Affaire député national Josué Mufula à Goma: immunités et privilèges de juridiction ne sont pas d'application dans un état de siège

Le député Josué Mufula/Ph droits tiers

Par Me Mbokolo Elima Edmond, Avocat au Barreau de l'Equateur/Mbandaka

Comme on le sait tous, le député national Josué Mufula a été intercepté, puis arrêté ce mardi 8 février 2022 à l'aéroport international de Goma où il devrait se rendre à Kinshasa, illico presto, a été par la suite transféré à la Cour Militaire du Nord-Kivu pour y être jugé dans une procédure de flagrance.

Les uns et les autres se posent la question de savoir si une personne bénéficiaire des immunités ou privilèges de poursuites, comme le cas de Josué Mufula, peut être jugée devant n'importe quelle juridiction, alors que la Constitution lui assigne expressis verbis un juge naturel.

La réponse à ce questionnement nous renvoie d'abord aux articles 85, 144 et 145 de la Constitution qui prévoient la proclamation de l'état de siège combiné avec l'Ordonnance présidentielle n°21/015 du 03 mai 2021 portant proclamation de l'état de siège sur une partie du territoire de la RDC, notamment les provinces de l'Ituri et du Nord-Kivu.

Sans pour autant se laisser emporter par le débat lié à l'explication de l'état de siège, il convient de noter sommairement que c'est un régime exceptionnel qui transfère le pouvoir jadis détenu par les civils aux militaires et une restriction correcte de certaines libertés fondamentales et droits humains.

Aux termes de l'article 156 alinéa 2 de la Constitution, en temps de guerre ou lorsque l'état de siège ou d'urgence est proclamé, le Président de la République, par une décision motivée délibérée en Conseil des ministres, peut suspendre sur tout ou partie de la République et pour la durée et les infractions qu'il fixe, l'action répressive des Cours et Tribunaux de droit commun au profit de celle des juridictions militaires.

Pour parler à présent de l'affaire Josué Mufula, l'article 3 de l'Ordonnance sous examen prévoit que : l'action des juridictions civiles sera substituée par celle des juridictions militaires.

En exubérance, l'article 4 alinéa 2 de la même ordonnance précise que : pendant la période de l'état de siège, les immunités et autres privilèges de poursuites ne sont pas d'application.

L'Ordonnance précitée étant déclarée conforme à la Constitution par la Cour Constitutionnelle, les dispositions de l'article 19 de ladite Constitution qui évoquent que nul ne peut être ni soustrait ni distrait contre son gré du juge que la loi lui assigne, sont inopérantes.

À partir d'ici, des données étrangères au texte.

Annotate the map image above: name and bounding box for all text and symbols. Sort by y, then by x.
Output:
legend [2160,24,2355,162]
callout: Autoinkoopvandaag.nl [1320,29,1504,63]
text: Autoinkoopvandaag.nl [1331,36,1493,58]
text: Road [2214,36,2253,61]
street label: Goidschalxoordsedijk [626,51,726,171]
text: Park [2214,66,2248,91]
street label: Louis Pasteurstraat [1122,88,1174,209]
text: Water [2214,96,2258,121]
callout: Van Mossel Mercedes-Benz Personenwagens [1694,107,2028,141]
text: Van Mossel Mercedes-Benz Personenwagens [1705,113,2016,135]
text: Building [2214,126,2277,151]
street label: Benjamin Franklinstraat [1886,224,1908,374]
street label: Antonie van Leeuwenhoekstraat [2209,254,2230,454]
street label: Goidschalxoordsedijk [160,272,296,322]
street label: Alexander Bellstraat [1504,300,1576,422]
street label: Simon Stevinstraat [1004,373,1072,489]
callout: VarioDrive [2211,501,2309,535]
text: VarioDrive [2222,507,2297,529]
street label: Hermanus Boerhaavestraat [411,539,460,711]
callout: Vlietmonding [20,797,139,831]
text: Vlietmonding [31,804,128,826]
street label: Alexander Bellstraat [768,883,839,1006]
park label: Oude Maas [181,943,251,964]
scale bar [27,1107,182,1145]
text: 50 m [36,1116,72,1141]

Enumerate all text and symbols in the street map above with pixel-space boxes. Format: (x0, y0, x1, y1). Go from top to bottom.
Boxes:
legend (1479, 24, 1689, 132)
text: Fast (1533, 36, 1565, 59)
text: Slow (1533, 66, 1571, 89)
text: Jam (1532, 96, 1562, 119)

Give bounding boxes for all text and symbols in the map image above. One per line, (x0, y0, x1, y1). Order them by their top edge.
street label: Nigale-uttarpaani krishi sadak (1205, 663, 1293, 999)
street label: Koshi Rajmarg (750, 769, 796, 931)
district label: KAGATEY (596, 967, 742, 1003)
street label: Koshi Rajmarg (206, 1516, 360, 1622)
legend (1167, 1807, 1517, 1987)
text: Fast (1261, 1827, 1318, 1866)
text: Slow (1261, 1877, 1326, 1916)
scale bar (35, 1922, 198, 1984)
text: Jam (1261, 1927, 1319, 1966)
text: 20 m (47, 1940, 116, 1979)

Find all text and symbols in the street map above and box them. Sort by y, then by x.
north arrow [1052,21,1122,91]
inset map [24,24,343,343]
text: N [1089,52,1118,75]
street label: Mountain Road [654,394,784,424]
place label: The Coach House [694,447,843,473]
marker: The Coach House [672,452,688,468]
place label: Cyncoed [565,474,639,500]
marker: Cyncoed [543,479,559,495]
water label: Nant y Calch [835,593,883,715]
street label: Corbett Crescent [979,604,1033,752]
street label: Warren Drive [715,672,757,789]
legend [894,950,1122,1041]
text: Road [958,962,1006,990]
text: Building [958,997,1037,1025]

C'est ainsi que, les immunités prévues à l'article 107 de la Constitution et les privilèges de juridiction déterminés à l'article 153 alinéa 3 point 1 ne peuvent être appliqués dans le cas sous revue.

A vrai dire, à l'exception du Président de la République et du Premier Ministre dont la décision de poursuites ne peut se faire que conformément à l'article 166 alinéa 1 de la Constitution, toutes les autres personnes qui seront arrêtées dans les provinces sous état de siège, sont jugées sans désemparer et devant la juridiction fixée par l'Auditeur Militaire Supérieur ou Auditeur de Garnison.

Ici, on ne peut pas évoquer la question d'immunités et des privilèges de juridiction car l'article 4 de l'Ordonnance proclamant l'état de siège telle que prorogée à ce jour, qui du reste a été déclarée conforme à la Constitution, est clair, limpide et concis. Il ne fait pas appel à une discussion.

C'est avec raison que la Cour Militaire du Nord-Kivu [pourrait] rejeter le moyen exceptionnel soulevé par la défense au sujet du juge naturel, qui n'est ni la Cour de cassation, moins encore la Haute Cour Militaire.

Néanmoins, l'article 156 alinéa 2 in fine, prévoit que le droit d'appel ne peut être suspendu, quel que soit l'état de siège ou d'urgence.

Bref, dans l'hypothèse à laquelle Josué Mufula est déclaré coupable, il aura le droit de relever appel devant la Haute Cour Militaire à Kinshasa.